FK: Well, he had some relatives up here. I think the Miyauchis are related to my father and Mr. Hibiya, I think actually, they were kind of like cousins of his. So he came up here to visit them and ended up coming to the Island one day, I guess, and to the Nishinaka farm or whatever. And saw my mother working in the field and started courting her, I guess. And as my mother put it, she got kind of tired of him being so persistent, so she finally said yes. [Laughs] So, that's kind of the story that I've heard anyway. And I've talked to my aunt, Fumiko, and she said, she said yeah, they, they... the sisters anyway liked him and that she didn't know how their, how their father and mother felt about him, but the sisters liked him.

LH: I see. Did he end up being a farmer after that?

FK: Well actually, when they got married, I think it was about 1929, they ended up in Seattle. And I, I'm not sure, I think my father actually worked at a grocery store for a while. I don't know whether it was for the Miyauchis or what. But, I know my mother had a lot of miscarriages. It seemed like my sister was finally born. Let's see, she was born in '32, so it was probably a good... what? Three or four years before she had a, she had my oldest sister Lilly. But, he's never really farmed. He's kind of -- he worked for Friedlander's Jewelry stores before the war.

LH: Oh.

FK: As a sales, salesman.

LH: I see.

FK: And he would, on the weekends, he would help on the farm.

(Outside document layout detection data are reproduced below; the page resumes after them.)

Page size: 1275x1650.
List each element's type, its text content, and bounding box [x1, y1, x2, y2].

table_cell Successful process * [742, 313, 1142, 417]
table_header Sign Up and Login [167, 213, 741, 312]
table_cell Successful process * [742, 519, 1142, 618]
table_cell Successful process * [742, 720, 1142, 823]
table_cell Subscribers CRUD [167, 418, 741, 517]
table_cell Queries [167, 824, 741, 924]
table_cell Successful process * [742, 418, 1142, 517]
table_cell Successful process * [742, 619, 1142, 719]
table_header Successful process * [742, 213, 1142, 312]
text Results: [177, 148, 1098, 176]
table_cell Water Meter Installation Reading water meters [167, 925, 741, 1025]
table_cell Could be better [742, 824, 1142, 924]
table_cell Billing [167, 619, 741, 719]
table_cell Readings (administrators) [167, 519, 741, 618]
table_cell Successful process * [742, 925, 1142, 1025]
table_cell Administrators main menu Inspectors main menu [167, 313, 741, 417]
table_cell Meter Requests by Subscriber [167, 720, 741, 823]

But he, most of the time he was... I don't think farming was one of his strong points or -- [laughs] -- what he really wanted to do. So, my mother pretty much ran the farm. And my father would help out on weekends and I know he worked really hard, but I don't think farming was one of the things that he liked to do.

LH: Now, was that a typical situation back then that, maybe, a wife would run a farm?

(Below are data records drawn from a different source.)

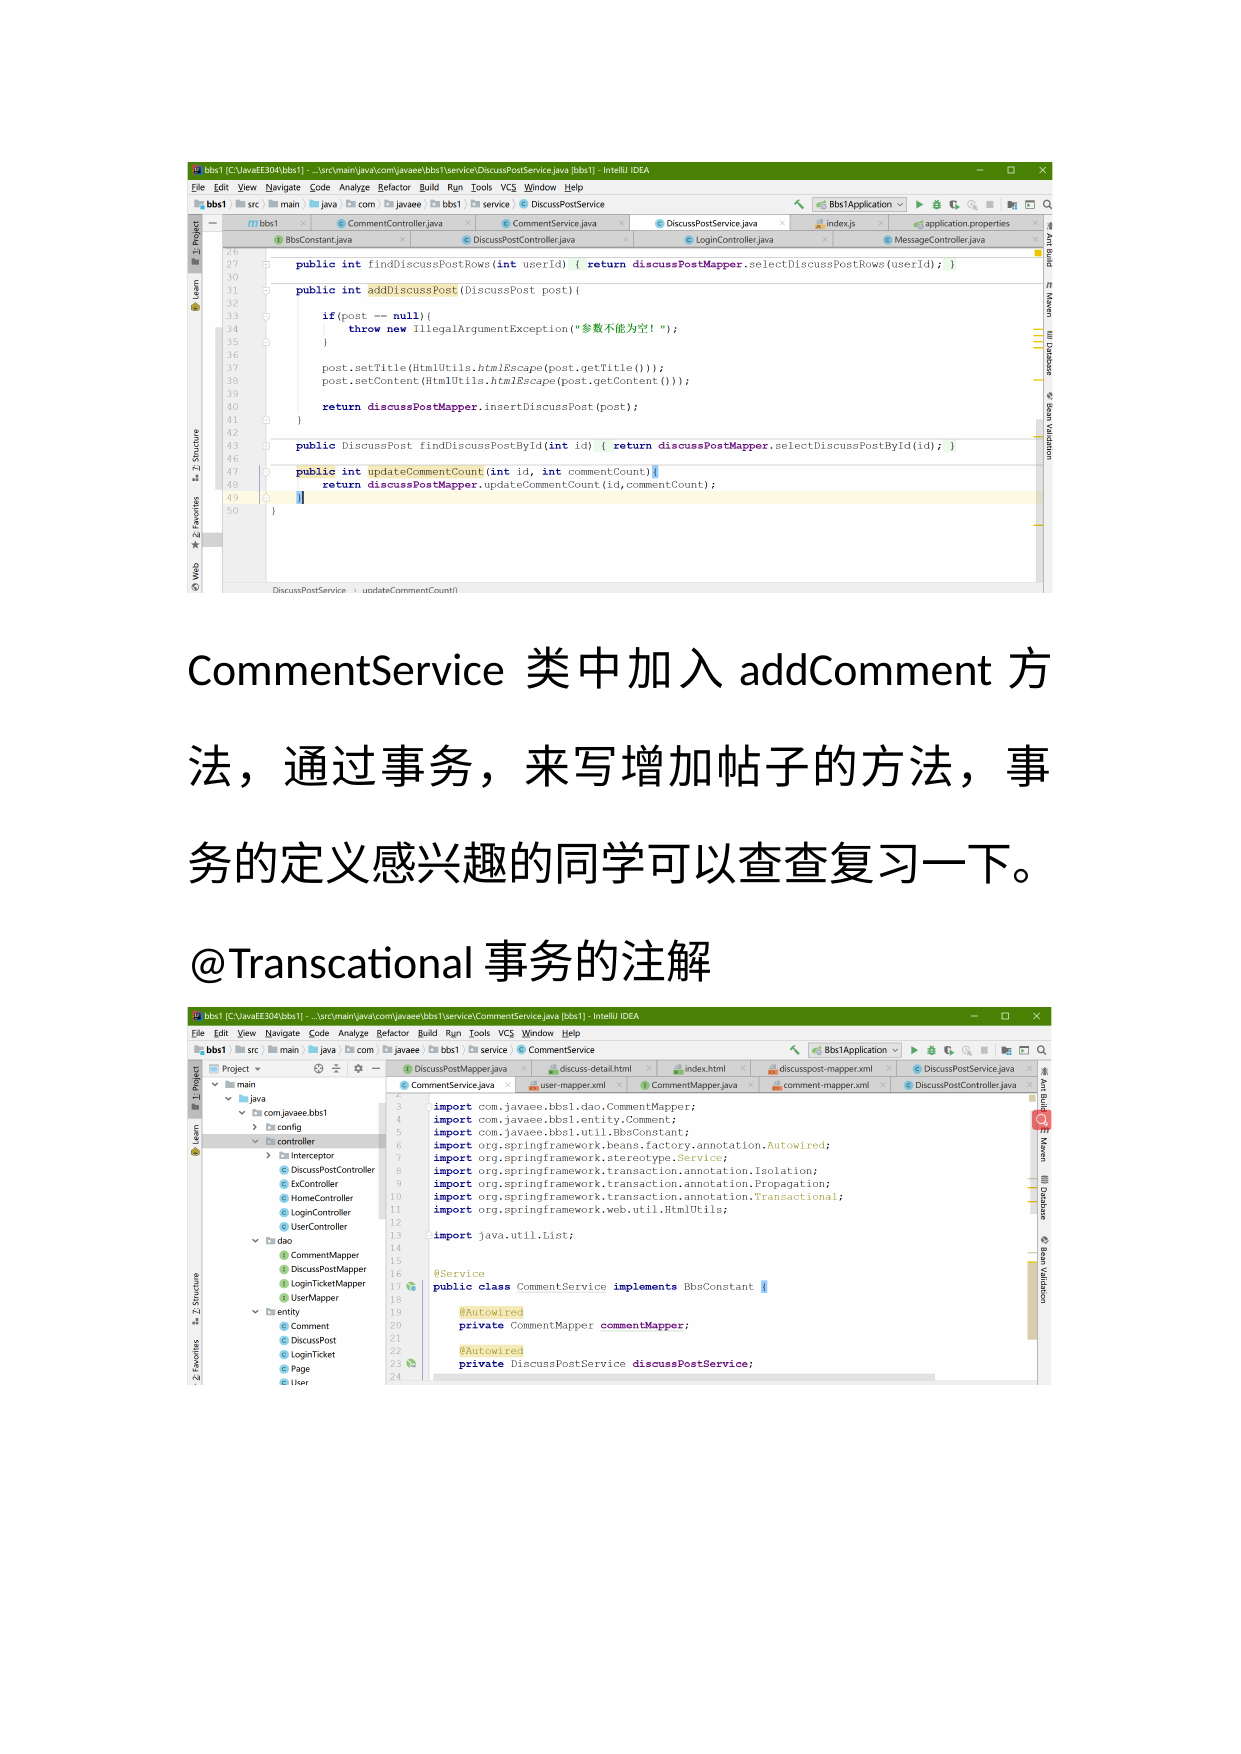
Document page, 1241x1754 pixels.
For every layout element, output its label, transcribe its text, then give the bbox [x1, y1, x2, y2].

text CommentService 类中加入addComment方法，通过事务，来写增加帖子的方法，事务的定义感兴趣的同学可以查查复习一下。 [187, 617, 1053, 909]
picture [187, 1007, 1052, 1385]
text @Transcational事务的注解 [187, 909, 1053, 1007]
picture [187, 162, 1053, 593]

FK: I don't think so. It might have been... true in background or whatever, that they would have quite a bit of influence on the farm. But in most cases, I don't think there were very many women who were actually running farms. And that was probably unusual, as far as my mother was concerned.

LH: Well it does strike me as unusual being that it's, that it's second generation. Still, Japanese culture might have an influence.

FK: Yeah.

LH: Yeah, I'm...

FK: So it was, it was probably unusual, yeah.

LH: So, your mom ended up running the farm.

FK: Uh-huh.

LH: And whose farm was this to begin with, though?

FK: It was, it was my grandparents' farm. Actually, when my mother was born, she was the first-born child and the way she put it was, she thinks she was kind of like an accident that shouldn't have happened. Because they, she said her parents felt like they couldn't get ahead. So what they did was they sent her back to Japan when she was just an infant. She said they gave a bolt of cloth to this stranger that the family didn't really know, but they found out he was going back to Japan, and gave her to this stranger to bring back to her uncle. And her uncle actually raised her in Japan, for... shoot, I think it must have been for nine years or so.